**Try it:**
The response should be an exact transcription of the data below, free of images.
· · · · ·
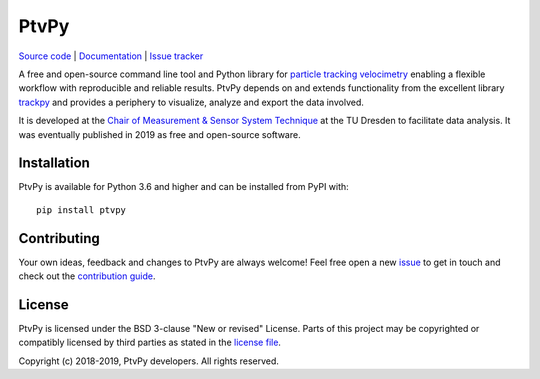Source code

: =====
PtvPy
=====

`Source code <https://gitlab.com/tud-mst/ptvpy>`_ |
`Documentation <https://tud-mst.gitlab.io/ptvpy>`_ |
`Issue tracker <https://gitlab.com/tud-mst/ptvpy/issues>`_

A free and open-source command line tool and Python library for
`particle tracking velocimetry`_ enabling a flexible workflow with reproducible
and reliable results.
PtvPy depends on and extends functionality from the excellent library trackpy_ and
provides a periphery to visualize, analyze and export the data involved.

It is developed at the `Chair of Measurement & Sensor System Technique`_ at the TU
Dresden to facilitate data analysis.
It was eventually published in 2019 as free and open-source software.

.. _particle tracking velocimetry:
   https://en.wikipedia.org/wiki/Particle_tracking_velocimetry
.. _trackpy: https://soft-matter.github.io/trackpy/
.. _Chair of Measurement & Sensor System Technique:
   https://tu-dresden.de/ing/elektrotechnik/iee/mst


Installation
============

PtvPy is available for Python 3.6 and higher and can be installed from PyPI with::

    pip install ptvpy


Contributing
============
Your own ideas, feedback and changes to PtvPy are always welcome!
Feel free open a new issue_ to get in touch and check out the `contribution guide`_.

.. _issue: https://gitlab.com/tud-mst/ptvpy/issues/new?issue
.. _contribution guide: https://gitlab.com/tud-mst/ptvpy/blob/master/CONTRIBUTING.rst


License
=======
PtvPy is licensed under the BSD 3-clause "New or revised" License.
Parts of this project may be copyrighted or compatibly licensed by third parties
as stated in the `license file`_.

.. _license file: https://gitlab.com/tud-mst/ptvpy/blob/master/LICENSE.txt

Copyright (c) 2018-2019, PtvPy developers. All rights reserved.

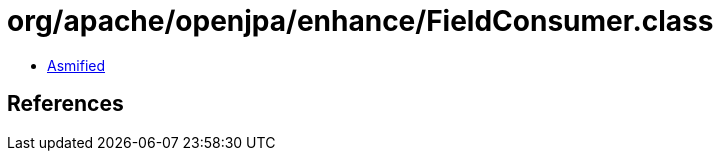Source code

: = org/apache/openjpa/enhance/FieldConsumer.class

 - link:FieldConsumer-asmified.java[Asmified]

== References


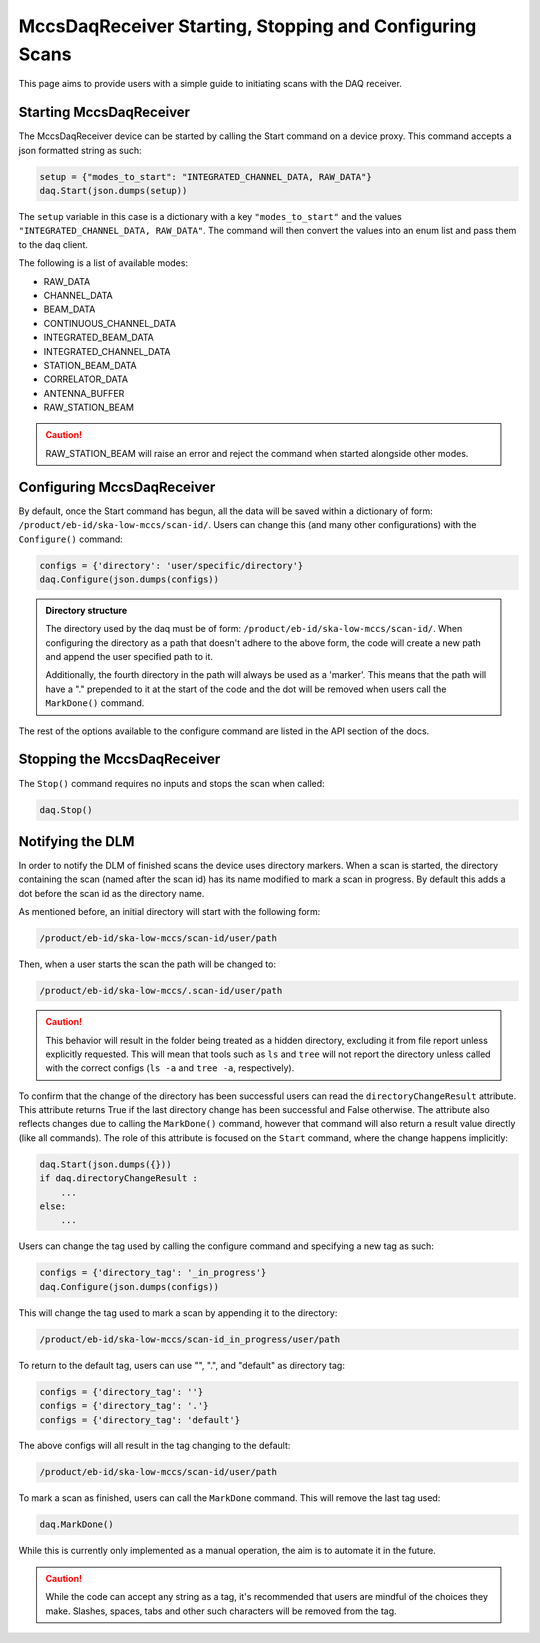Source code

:MccsDaqReceiver Starting, Stopping and Configuring Scans
========================================================

This page aims to provide users with a simple guide to initiating scans with the DAQ receiver.

------------------------
Starting MccsDaqReceiver
------------------------

The MccsDaqReceiver device can be started by calling the Start command on a device proxy.
This command accepts a json formatted string as such:

.. code-block:: python

    setup = {"modes_to_start": "INTEGRATED_CHANNEL_DATA, RAW_DATA"}
    daq.Start(json.dumps(setup))

The ``setup`` variable in this case is a dictionary with a key ``"modes_to_start"`` and the values
``"INTEGRATED_CHANNEL_DATA, RAW_DATA"``. The command will then convert the values into an enum list
and pass them to the daq client.

The following is a list of available modes:

- RAW_DATA
- CHANNEL_DATA
- BEAM_DATA
- CONTINUOUS_CHANNEL_DATA
- INTEGRATED_BEAM_DATA
- INTEGRATED_CHANNEL_DATA
- STATION_BEAM_DATA
- CORRELATOR_DATA
- ANTENNA_BUFFER
- RAW_STATION_BEAM

.. Caution::
    RAW_STATION_BEAM will raise an error and reject the command when started alongside other modes.

---------------------------
Configuring MccsDaqReceiver
---------------------------

By default, once the Start command has begun, all the data will be saved within a dictionary of form:
``/product/eb-id/ska-low-mccs/scan-id/``. Users can change this (and many other configurations) with
the ``Configure()`` command:

.. code-block:: python

    configs = {'directory': 'user/specific/directory'}
    daq.Configure(json.dumps(configs))

.. Admonition::
    Directory structure

    The directory used by the daq must be of form: ``/product/eb-id/ska-low-mccs/scan-id/``. When 
    configuring the directory as a path that doesn't adhere to the above form, the code will create
    a new path and append the user specified path to it.

    Additionally, the fourth directory in the path will always be used as a 'marker'. This means that 
    the path will have a "." prepended to it at the start of the code and the dot will be removed 
    when users call the ``MarkDone()`` command.

The rest of the options available to the configure command are listed in the API section of the docs.

---------------------------- 
Stopping the MccsDaqReceiver
----------------------------

The ``Stop()`` command requires no inputs and stops the scan when called:

.. code-block:: python

    daq.Stop()

-----------------
Notifying the DLM
-----------------

In order to notify the DLM of finished scans the device uses directory markers. When a scan is
started, the directory containing the scan (named after the scan id) has its name modified to mark
a scan in progress. By default this adds a dot before the scan id as the directory name.

As mentioned before, an initial directory will start with the following form:

.. code-block:: shell

    /product/eb-id/ska-low-mccs/scan-id/user/path

Then, when a user starts the scan the path will be changed to:

.. code-block:: shell

    /product/eb-id/ska-low-mccs/.scan-id/user/path

.. Caution::
    This behavior will result in the folder being treated as a hidden directory, excluding it from
    file report unless explicitly requested. This will mean that tools such as ``ls`` and ``tree`` will
    not report the directory unless called with the correct configs (``ls -a`` and ``tree -a``, respectively).

To confirm that the change of the directory has been successful users can read the ``directoryChangeResult`` 
attribute. This attribute returns True if the last directory change has been successful and False otherwise.
The attribute also reflects changes due to calling the ``MarkDone()`` command, however that command will 
also return a result value directly (like all commands). The role of this attribute is focused on the ``Start`` 
command, where the change happens implicitly:

.. code-block:: shell

    daq.Start(json.dumps({}))
    if daq.directoryChangeResult :
        ...
    else:
        ...

Users can change the tag used by calling the configure command and specifying a new tag as such:

.. code-block:: python

    configs = {'directory_tag': '_in_progress'}
    daq.Configure(json.dumps(configs))

This will change the tag used to mark a scan by appending it to the directory:

.. code-block:: shell

    /product/eb-id/ska-low-mccs/scan-id_in_progress/user/path

To return to the default tag, users can use "", ".", and "default" as directory tag:

.. code-block:: python

    configs = {'directory_tag': ''}
    configs = {'directory_tag': '.'}
    configs = {'directory_tag': 'default'}

The above configs will all result in the tag changing to the default:

.. code-block:: shell

    /product/eb-id/ska-low-mccs/scan-id/user/path

To mark a scan as finished, users can call the ``MarkDone`` command. This will remove the last tag used:

.. code-block:: python

    daq.MarkDone()

While this is currently only implemented as a manual operation, the aim is to automate it in the future.

.. Caution::
    While the code can accept any string as a tag, it's recommended that users are mindful of the choices they make.
    Slashes, spaces, tabs and other such characters will be removed from the tag.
· · · · ·
**Response to this task:**
Source code

: =====
PtvPy
=====

`Source code <https://gitlab.com/tud-mst/ptvpy>`_ |
`Documentation <https://tud-mst.gitlab.io/ptvpy>`_ |
`Issue tracker <https://gitlab.com/tud-mst/ptvpy/issues>`_

A free and open-source command line tool and Python library for
`particle tracking velocimetry`_ enabling a flexible workflow with reproducible
and reliable results.
PtvPy depends on and extends functionality from the excellent library trackpy_ and
provides a periphery to visualize, analyze and export the data involved.

It is developed at the `Chair of Measurement & Sensor System Technique`_ at the TU
Dresden to facilitate data analysis.
It was eventually published in 2019 as free and open-source software.

.. _particle tracking velocimetry:
   https://en.wikipedia.org/wiki/Particle_tracking_velocimetry
.. _trackpy: https://soft-matter.github.io/trackpy/
.. _Chair of Measurement & Sensor System Technique:
   https://tu-dresden.de/ing/elektrotechnik/iee/mst


Installation
============

PtvPy is available for Python 3.6 and higher and can be installed from PyPI with::

    pip install ptvpy


Contributing
============
Your own ideas, feedback and changes to PtvPy are always welcome!
Feel free open a new issue_ to get in touch and check out the `contribution guide`_.

.. _issue: https://gitlab.com/tud-mst/ptvpy/issues/new?issue
.. _contribution guide: https://gitlab.com/tud-mst/ptvpy/blob/master/CONTRIBUTING.rst


License
=======
PtvPy is licensed under the BSD 3-clause "New or revised" License.
Parts of this project may be copyrighted or compatibly licensed by third parties
as stated in the `license file`_.

.. _license file: https://gitlab.com/tud-mst/ptvpy/blob/master/LICENSE.txt

Copyright (c) 2018-2019, PtvPy developers. All rights reserved.

Source code

: = org/apache/openjpa/enhance/FieldConsumer.class

 - link:FieldConsumer-asmified.java[Asmified]

== References


Source code

:MccsDaqReceiver Starting, Stopping and Configuring Scans
========================================================

This page aims to provide users with a simple guide to initiating scans with the DAQ receiver.

------------------------
Starting MccsDaqReceiver
------------------------

The MccsDaqReceiver device can be started by calling the Start command on a device proxy.
This command accepts a json formatted string as such:

.. code-block:: python

    setup = {"modes_to_start": "INTEGRATED_CHANNEL_DATA, RAW_DATA"}
    daq.Start(json.dumps(setup))

The ``setup`` variable in this case is a dictionary with a key ``"modes_to_start"`` and the values
``"INTEGRATED_CHANNEL_DATA, RAW_DATA"``. The command will then convert the values into an enum list
and pass them to the daq client.

The following is a list of available modes:

- RAW_DATA
- CHANNEL_DATA
- BEAM_DATA
- CONTINUOUS_CHANNEL_DATA
- INTEGRATED_BEAM_DATA
- INTEGRATED_CHANNEL_DATA
- STATION_BEAM_DATA
- CORRELATOR_DATA
- ANTENNA_BUFFER
- RAW_STATION_BEAM

.. Caution::
    RAW_STATION_BEAM will raise an error and reject the command when started alongside other modes.

---------------------------
Configuring MccsDaqReceiver
---------------------------

By default, once the Start command has begun, all the data will be saved within a dictionary of form:
``/product/eb-id/ska-low-mccs/scan-id/``. Users can change this (and many other configurations) with
the ``Configure()`` command:

.. code-block:: python

    configs = {'directory': 'user/specific/directory'}
    daq.Configure(json.dumps(configs))

.. Admonition::
    Directory structure

    The directory used by the daq must be of form: ``/product/eb-id/ska-low-mccs/scan-id/``. When 
    configuring the directory as a path that doesn't adhere to the above form, the code will create
    a new path and append the user specified path to it.

    Additionally, the fourth directory in the path will always be used as a 'marker'. This means that 
    the path will have a "." prepended to it at the start of the code and the dot will be removed 
    when users call the ``MarkDone()`` command.

The rest of the options available to the configure command are listed in the API section of the docs.

---------------------------- 
Stopping the MccsDaqReceiver
----------------------------

The ``Stop()`` command requires no inputs and stops the scan when called:

.. code-block:: python

    daq.Stop()

-----------------
Notifying the DLM
-----------------

In order to notify the DLM of finished scans the device uses directory markers. When a scan is
started, the directory containing the scan (named after the scan id) has its name modified to mark
a scan in progress. By default this adds a dot before the scan id as the directory name.

As mentioned before, an initial directory will start with the following form:

.. code-block:: shell

    /product/eb-id/ska-low-mccs/scan-id/user/path

Then, when a user starts the scan the path will be changed to:

.. code-block:: shell

    /product/eb-id/ska-low-mccs/.scan-id/user/path

.. Caution::
    This behavior will result in the folder being treated as a hidden directory, excluding it from
    file report unless explicitly requested. This will mean that tools such as ``ls`` and ``tree`` will
    not report the directory unless called with the correct configs (``ls -a`` and ``tree -a``, respectively).

To confirm that the change of the directory has been successful users can read the ``directoryChangeResult`` 
attribute. This attribute returns True if the last directory change has been successful and False otherwise.
The attribute also reflects changes due to calling the ``MarkDone()`` command, however that command will 
also return a result value directly (like all commands). The role of this attribute is focused on the ``Start`` 
command, where the change happens implicitly:

.. code-block:: shell

    daq.Start(json.dumps({}))
    if daq.directoryChangeResult :
        ...
    else:
        ...

Users can change the tag used by calling the configure command and specifying a new tag as such:

.. code-block:: python

    configs = {'directory_tag': '_in_progress'}
    daq.Configure(json.dumps(configs))

This will change the tag used to mark a scan by appending it to the directory:

.. code-block:: shell

    /product/eb-id/ska-low-mccs/scan-id_in_progress/user/path

To return to the default tag, users can use "", ".", and "default" as directory tag:

.. code-block:: python

    configs = {'directory_tag': ''}
    configs = {'directory_tag': '.'}
    configs = {'directory_tag': 'default'}

The above configs will all result in the tag changing to the default:

.. code-block:: shell

    /product/eb-id/ska-low-mccs/scan-id/user/path

To mark a scan as finished, users can call the ``MarkDone`` command. This will remove the last tag used:

.. code-block:: python

    daq.MarkDone()

While this is currently only implemented as a manual operation, the aim is to automate it in the future.

.. Caution::
    While the code can accept any string as a tag, it's recommended that users are mindful of the choices they make.
    Slashes, spaces, tabs and other such characters will be removed from the tag.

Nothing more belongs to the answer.